UPS uses a new guidance system for vehicles through real-time analysis of data generated by customers, drivers and vehicles alike. It saves time, money and fuel consumption, giving UPS a competitive advantage over its competitors.
At the heart of the companies, this awareness generates a mutation.
First effect: a trend towards "datafication".
Many initiatives are emerging with the aim of digitizing as much as possible the information generated within the company but also that which revolves around it. Consumers are no stranger to the rule because the datafication of consumer behaviour is also a growing phenomenon, which causes a situation of rupture in certain sectors such as insurance or the bank.
However, the preponderant role of data and its analysis in the operation of companies does not imply a decline in the human factor. Big data offers managers the opportunity to measure, in a very accurate way, the activities of a company. This direct information about the state of the company has an immediate effect on decision-making.
Already in 2011, a McKinsey report had expressed concern about the global lack of expertise and 'big data' skills within companies, allowing data to be organized, extracting relevant information and making it make strategic decisions.

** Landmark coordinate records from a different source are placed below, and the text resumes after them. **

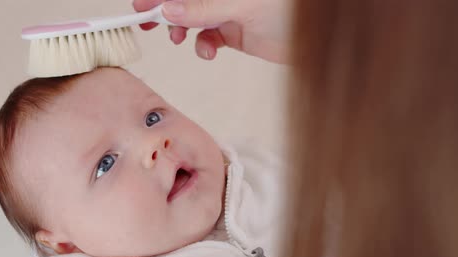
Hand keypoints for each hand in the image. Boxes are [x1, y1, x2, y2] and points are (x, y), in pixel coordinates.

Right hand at [133, 0, 290, 62]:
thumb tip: (169, 8)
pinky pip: (208, 37)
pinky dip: (203, 45)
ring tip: (177, 37)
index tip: (141, 5)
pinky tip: (208, 50)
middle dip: (166, 9)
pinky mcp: (232, 32)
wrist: (316, 38)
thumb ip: (203, 8)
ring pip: (193, 19)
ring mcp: (227, 11)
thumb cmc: (290, 10)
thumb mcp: (241, 5)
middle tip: (148, 22)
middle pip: (185, 0)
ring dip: (181, 29)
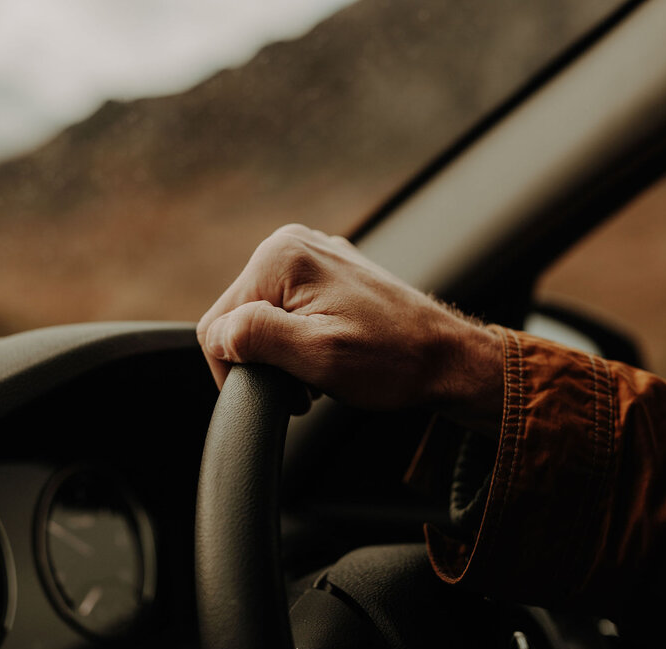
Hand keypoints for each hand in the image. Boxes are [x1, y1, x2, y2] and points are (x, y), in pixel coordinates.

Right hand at [197, 224, 502, 418]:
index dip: (237, 367)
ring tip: (320, 373)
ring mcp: (312, 255)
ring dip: (281, 352)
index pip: (218, 323)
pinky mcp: (327, 272)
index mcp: (281, 256)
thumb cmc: (392, 361)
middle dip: (263, 358)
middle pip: (239, 316)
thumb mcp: (317, 355)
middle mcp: (292, 243)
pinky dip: (299, 339)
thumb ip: (256, 336)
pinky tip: (328, 354)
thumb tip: (217, 334)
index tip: (279, 389)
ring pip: (262, 316)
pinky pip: (287, 309)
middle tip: (305, 384)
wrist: (447, 359)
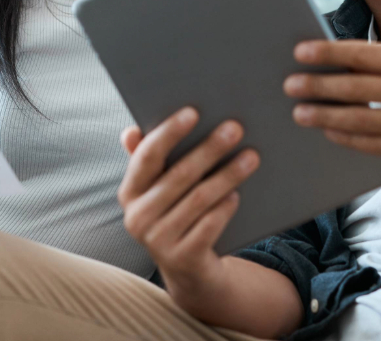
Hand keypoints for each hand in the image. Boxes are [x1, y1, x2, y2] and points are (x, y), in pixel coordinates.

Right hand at [118, 107, 259, 300]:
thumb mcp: (160, 189)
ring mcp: (159, 241)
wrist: (190, 270)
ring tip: (250, 157)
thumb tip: (130, 131)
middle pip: (179, 175)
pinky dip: (225, 207)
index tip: (193, 112)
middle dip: (209, 148)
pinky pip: (209, 225)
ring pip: (199, 199)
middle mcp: (137, 217)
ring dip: (227, 175)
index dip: (169, 132)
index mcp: (130, 192)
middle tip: (235, 128)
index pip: (147, 156)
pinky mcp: (183, 259)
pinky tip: (238, 194)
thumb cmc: (176, 214)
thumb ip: (148, 159)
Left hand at [285, 40, 380, 170]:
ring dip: (325, 116)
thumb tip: (335, 61)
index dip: (330, 53)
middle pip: (358, 89)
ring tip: (299, 113)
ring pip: (361, 120)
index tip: (300, 52)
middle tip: (289, 85)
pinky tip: (328, 131)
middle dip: (319, 86)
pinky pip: (373, 145)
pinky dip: (347, 138)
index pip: (365, 54)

It is therefore imperative that training organizations become aware of the change that is taking place within the management function. A young manager entering the labour market today will inevitably be confronted with big data projects during his career and will have to evolve more and more in environments where data will have a predominant role.
This general awareness of the importance of data announces turmoil of rules in terms of competitiveness. Data has crossed a path from support to strategic resource, which in turn transforms organizations deeply.
Business strategies will be more and more 'data-driven' because big data is an engine of innovation and new business models. The company of tomorrow will be a "quantitative enterprise" in direct contact with its environment, its state and its activities. An entity in constant evolution that’s most precious resource will be its data.